A travers cette participation, les acteurs de la filière affichent leur volonté de dynamiser ce secteur longtemps sinistré par l’inorganisation, des tensions et des produits de mauvaise qualité. Les boulangers tendent de relever une filière qui est à la traîne, après sa dernière réforme, il y a 18 ans aujourd’hui.
Le secteur va malLa réforme du secteur de la boulangerie a entraîné sa libé­ralisation, en 1996. Ainsi, de nombreux acteurs ont pensé que ce grand pas marquerait son retour sur la scène natio­nale et internationale. Mieux, qu'il prendrait un véritable envol pour se hisser à un meil­leur niveau.

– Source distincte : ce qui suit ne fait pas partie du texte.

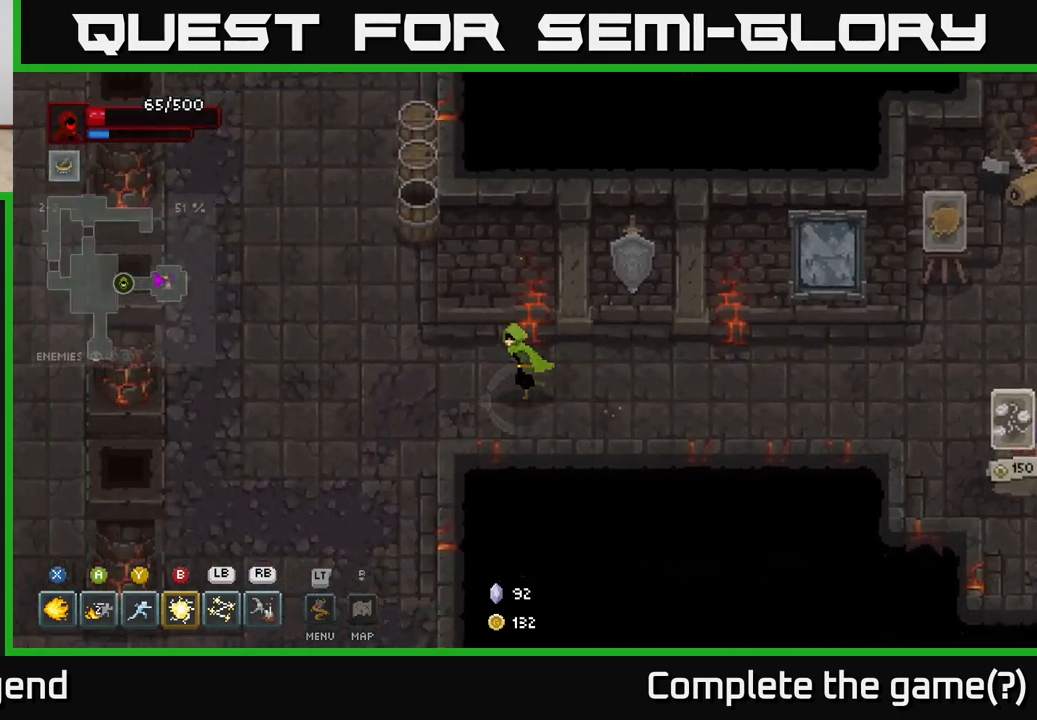
{"buttons": [], "left_stick": "up-left", "right_stick": "center", "events": [[183, "left_stick", "up-left"]]}
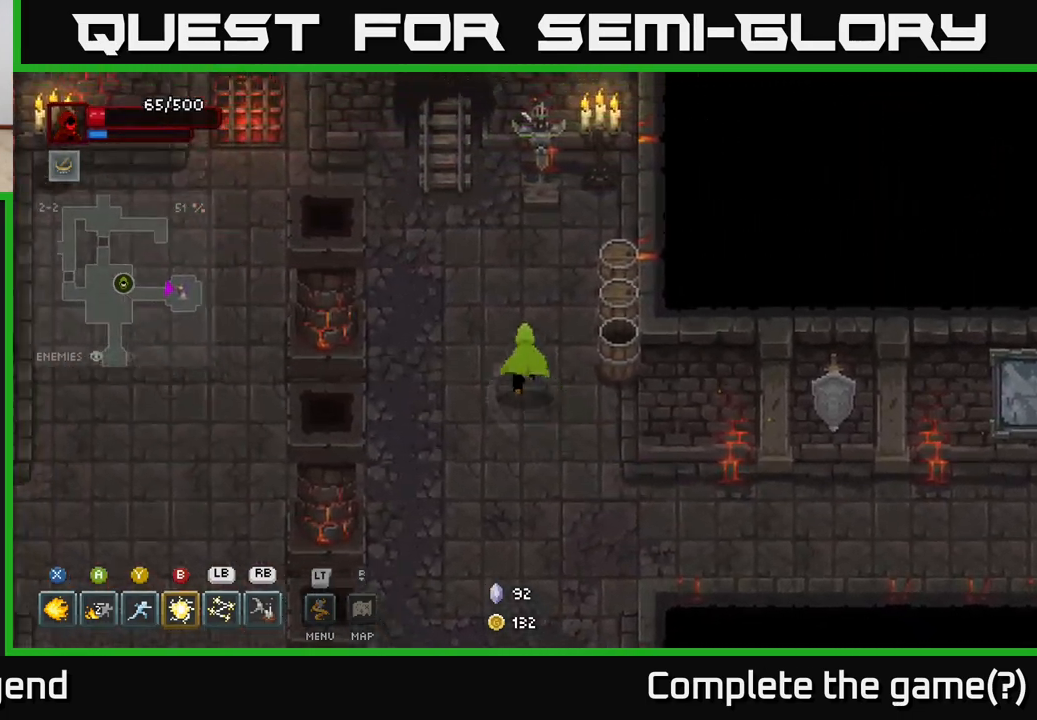
{"buttons": [], "left_stick": "up-left", "right_stick": "center", "events": []}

Mais 18 ans après, cet espoir semble s'être envolé, vu les nombreuses difficultés rencontrées dans un pays où il existe au moins une boulange­rie dans chaque ville et com­mune.
« Notre boulangerie va mal », déclare Ali Jean-Baptiste, pré­sident de l'Union des patrons boulangers de Côte d'Ivoire qui tire la sonnette d'alarme. «Nos véritables problèmes ont com­mencé depuisi996, juste après la libéralisation du secteur, sans mesures d'accompagne­ment», explique l'un des doyens de ce secteur d'activité en Côte d'Ivoire, totalisant 37 ans d'activité. Selon lui, les boulangeries ivoiriennes sont confrontées à des problèmes d'organisation et à la multipli­cité des d'opérateurs. En outre, plusieurs établissements ban­caires exigent de solides garan­ties pour bénéficier de prêts. Conséquence, l'insalubrité, la concurrence déloyale par en­droits, de nombreux invendus et les entreprises qui tournent au ralenti.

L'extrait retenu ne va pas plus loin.